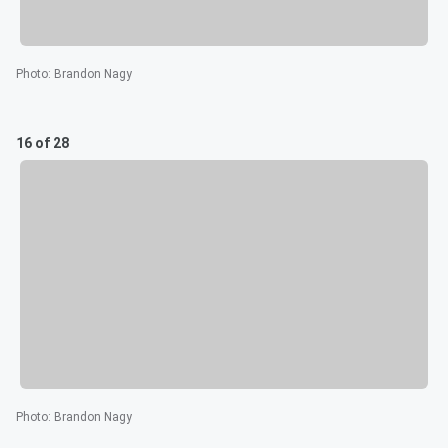
Photo
:
Brandon Nagy
16 of 28
Photo
:
Brandon Nagy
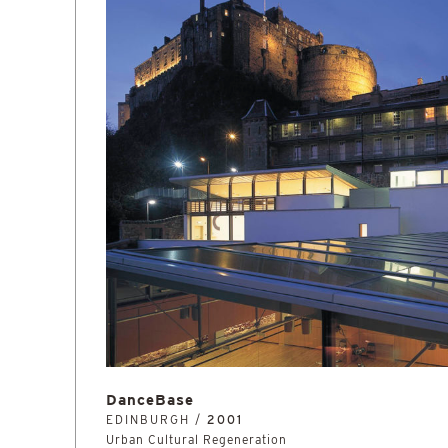
DanceBase
EDINBURGH /
2001
Urban Cultural Regeneration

— PROMPT —
Reproduce the text of every item above line for line, without alteration, and omit the pictures from your answer.

— ANSWER SPACE —
Photo
:
Brandon Nagy
16 of 28
Photo
:
Brandon Nagy
DanceBase
EDINBURGH /
2001
Urban Cultural Regeneration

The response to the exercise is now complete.